К двери тихо подошел офицер Долан, с нашего молчаливого согласия взявший инициативу в свои руки. Мы все замерли в ожидании. Он осторожно приотворил дверь, а затем с нескрываемым облегчением распахнул ее, и в комнату вошел молодой человек – высокий и худощавый, с чисто выбритым ястребиным лицом и быстрыми ясными глазами, которые вмиг окинули помещение и, казалось, тотчас увидели все до последней мелочи. Новоприбывший и Долан тепло пожали друг другу руки.
– Я поспешил сюда, как только получил вашу записку, сэр. Рад, что по-прежнему пользуюсь вашим доверием.
– И всегда будете пользоваться, – сердечно заверил старший офицер. – Я не забыл наши былые деньки на Боу-стрит, и вовек не забуду!

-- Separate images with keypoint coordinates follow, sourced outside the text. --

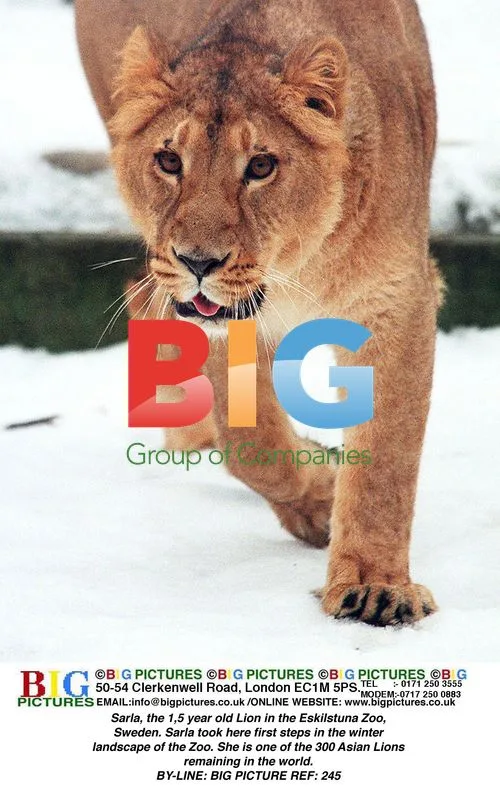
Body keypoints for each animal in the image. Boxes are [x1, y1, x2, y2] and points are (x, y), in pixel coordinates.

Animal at [76, 0, 442, 626]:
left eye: (262, 166)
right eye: (168, 160)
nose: (198, 261)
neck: (298, 265)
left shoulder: (398, 303)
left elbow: (386, 466)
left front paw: (375, 589)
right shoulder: (217, 324)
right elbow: (253, 446)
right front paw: (320, 492)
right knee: (145, 299)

Затем, без всяких вступительных слов, он принялся излагать все, что знал на данный момент. По ходу рассказа сержант Доу изредка уточнял, как все случилось и кто где находился, но вопросов у него возникало не много, поскольку Долан, превосходно знавший свое дело, как правило, предупреждал каждый возможный вопрос исчерпывающими пояснениями. Время от времени сержант Доу кидал быстрые взгляды то на одного из нас, то на какой-то предмет обстановки, то на раненого мужчину, лежавшего без чувств на диване.
Когда старший офицер закончил, сержант повернулся ко мне и произнес:
– Возможно, вы меня помните, сэр. Я работал вместе с вами над хокстонским делом.
– Конечно, прекрасно помню, – улыбнулся я, протягивая ему руку.
– Как вы понимаете, сержант Доу, – вновь заговорил старший офицер, – именно вам поручается расследовать это преступление.
– Надеюсь, под вашим началом, сэр.
Долан с улыбкой покачал головой.
– Расследование такого дела отнимает много времени и требует полной отдачи, а у меня хватает другой работы. Однако я буду с превеликим интересом наблюдать за ходом следствия и при необходимости окажу вам любую посильную помощь!
– Хорошо, сэр. – Доу коротко козырнул, принимая на себя ответственность, и тотчас приступил к своим обязанностям.
Сначала сержант подошел к доктору и, узнав его имя и адрес, попросил написать подробный медицинский отчет, который он мог бы использовать в ходе следствия и при необходимости представить начальству. Доктор Винчестер сдержанно поклонился и пообещал выполнить просьбу. Потом сержант приблизился ко мне и произнес вполголоса:
– Мне нравится ваш доктор. Думаю, мы с ним сработаемся!
Затем он обратился к мисс Трелони:
– Пожалуйста, расскажите все, что только знаете о своем отце: его прошлом, его образе жизни, его интересах… в общем, обо всем, что так или иначе связано с ним.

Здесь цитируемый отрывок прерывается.